- _Records provided_:
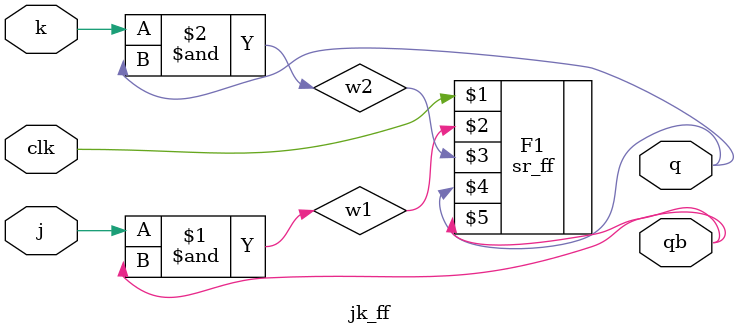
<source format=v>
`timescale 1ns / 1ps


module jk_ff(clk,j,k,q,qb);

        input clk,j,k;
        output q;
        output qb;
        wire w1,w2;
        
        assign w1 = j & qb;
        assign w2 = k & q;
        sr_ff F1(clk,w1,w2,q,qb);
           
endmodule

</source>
* * *
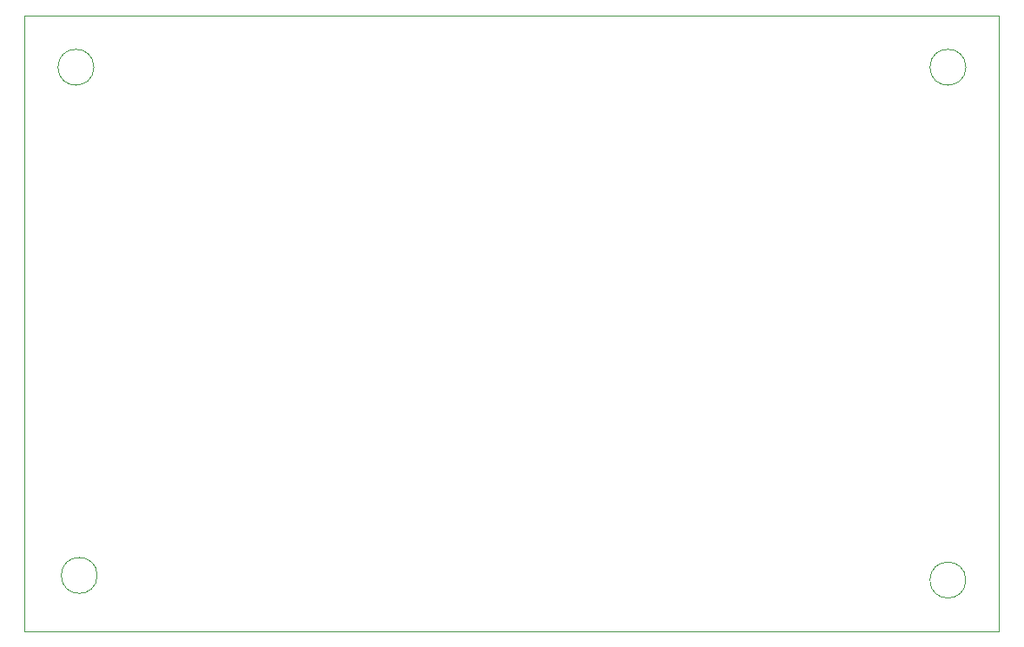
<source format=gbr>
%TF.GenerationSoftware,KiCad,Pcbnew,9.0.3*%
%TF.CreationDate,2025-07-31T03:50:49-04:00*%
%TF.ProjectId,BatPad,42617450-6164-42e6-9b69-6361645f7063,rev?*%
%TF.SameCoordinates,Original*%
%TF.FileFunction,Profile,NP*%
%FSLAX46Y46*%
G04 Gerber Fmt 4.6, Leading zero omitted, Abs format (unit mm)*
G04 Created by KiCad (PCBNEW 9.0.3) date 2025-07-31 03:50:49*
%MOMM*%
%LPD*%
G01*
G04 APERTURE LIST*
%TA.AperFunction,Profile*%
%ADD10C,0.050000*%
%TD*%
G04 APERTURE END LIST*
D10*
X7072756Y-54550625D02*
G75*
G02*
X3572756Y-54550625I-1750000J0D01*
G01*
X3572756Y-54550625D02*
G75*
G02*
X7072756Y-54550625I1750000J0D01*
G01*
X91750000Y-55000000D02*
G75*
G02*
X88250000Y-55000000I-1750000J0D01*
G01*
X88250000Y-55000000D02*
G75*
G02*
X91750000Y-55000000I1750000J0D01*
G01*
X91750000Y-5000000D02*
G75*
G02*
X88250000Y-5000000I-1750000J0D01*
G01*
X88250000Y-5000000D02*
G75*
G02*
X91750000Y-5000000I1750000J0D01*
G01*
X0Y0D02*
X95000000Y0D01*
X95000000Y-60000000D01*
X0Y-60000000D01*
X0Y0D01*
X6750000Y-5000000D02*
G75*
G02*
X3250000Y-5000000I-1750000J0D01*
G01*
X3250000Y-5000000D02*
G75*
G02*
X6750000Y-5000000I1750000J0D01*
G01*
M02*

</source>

- _Work to complete_:
Among the entries above, identify all lines with "source" and copy them.

- _Solution_:
<source format=v>
</source>
<source format=gbr>
</source>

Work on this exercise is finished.